Lösung: rechtsschenkelblockartig (QRS in V1, V2 >120 ms) deformierte ventrikuläre Tachycardie (dh der re. Ventrikel wird nach dem li. Ventrikel erregt, somit sitzt der ektope Urpsprungsort der VT in der li. Herzkammer), HF = ca 240, überdrehter Linkstyp.

Nota bene: In Frage könnte auch eine 1:1 Überleitung eines Vorhofflatterns bei bereits bekanntem Rechtsschenkelblock kommen (Sägezahnmuster zwischen den R-Zacken). Für einen Ursprung aus der Kammer spricht jedoch, dass die R-Zacke in V6 kürzer als die S-Zacke in derselben Ableitung ist. Dieses Beispiel zeigt sehr gut, dass es oft nicht ganz leicht ist, ein EKG eindeutig zuzuordnen. In diesem Fall ist es aber für die Therapie unerheblich, ob der Patient ein 1:1 übergeleitetes Vorhofflattern oder eine VT hat – er muss abhängig von der Klinik auf jeden Fall medikamentös oder elektrisch cardiovertiert werden, die Medikamente dafür sind ident.

Bei Unklarheit, ob eine sVT oder VT vorliegt, ist übrigens Ajmalin (ein Klasse-1a-Antiarrhythmikum = Na-Kanal-Blocker) Mittel der Wahl, da es sowohl im Vorhof als auch in der Kammer wirkt.

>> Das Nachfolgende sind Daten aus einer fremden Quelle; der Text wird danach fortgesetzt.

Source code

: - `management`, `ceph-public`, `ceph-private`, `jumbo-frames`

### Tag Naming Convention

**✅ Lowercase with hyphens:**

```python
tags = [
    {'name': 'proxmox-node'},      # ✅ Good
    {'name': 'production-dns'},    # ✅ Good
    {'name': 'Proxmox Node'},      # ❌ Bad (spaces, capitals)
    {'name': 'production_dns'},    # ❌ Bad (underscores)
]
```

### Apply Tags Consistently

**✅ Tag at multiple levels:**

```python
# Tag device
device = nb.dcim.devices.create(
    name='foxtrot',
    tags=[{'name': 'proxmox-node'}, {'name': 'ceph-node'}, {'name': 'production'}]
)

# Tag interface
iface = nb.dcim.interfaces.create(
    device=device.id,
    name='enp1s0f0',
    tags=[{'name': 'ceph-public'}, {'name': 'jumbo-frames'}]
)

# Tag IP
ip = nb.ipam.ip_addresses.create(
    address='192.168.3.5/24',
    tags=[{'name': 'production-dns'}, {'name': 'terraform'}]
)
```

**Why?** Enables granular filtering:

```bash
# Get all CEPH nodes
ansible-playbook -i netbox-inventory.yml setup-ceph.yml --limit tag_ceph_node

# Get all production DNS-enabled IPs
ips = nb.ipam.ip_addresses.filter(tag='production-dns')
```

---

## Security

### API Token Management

(Matjaž Wakounig, 4.5.2018))

 

Matjaž Wakounig ist Medizinstudent im vierten Jahr an der MedUni Wien, ehrenamtlicher Sanitäter bei der Johanniter-Unfall-Hilfe und Dauerfamulant auf der Abteilung für Herz-Thorax-Gefäß-Anästhesie im AKH Wien.

 

 

Die Inhalte dieses Artikels beruhen auf Praxiserfahrung des Autors und ist als Ergänzung für junge Mediziner zu betrachten.  Es gelten in erster Linie immer die aktuellen Richtlinien und Guidelines der Fachgesellschaften.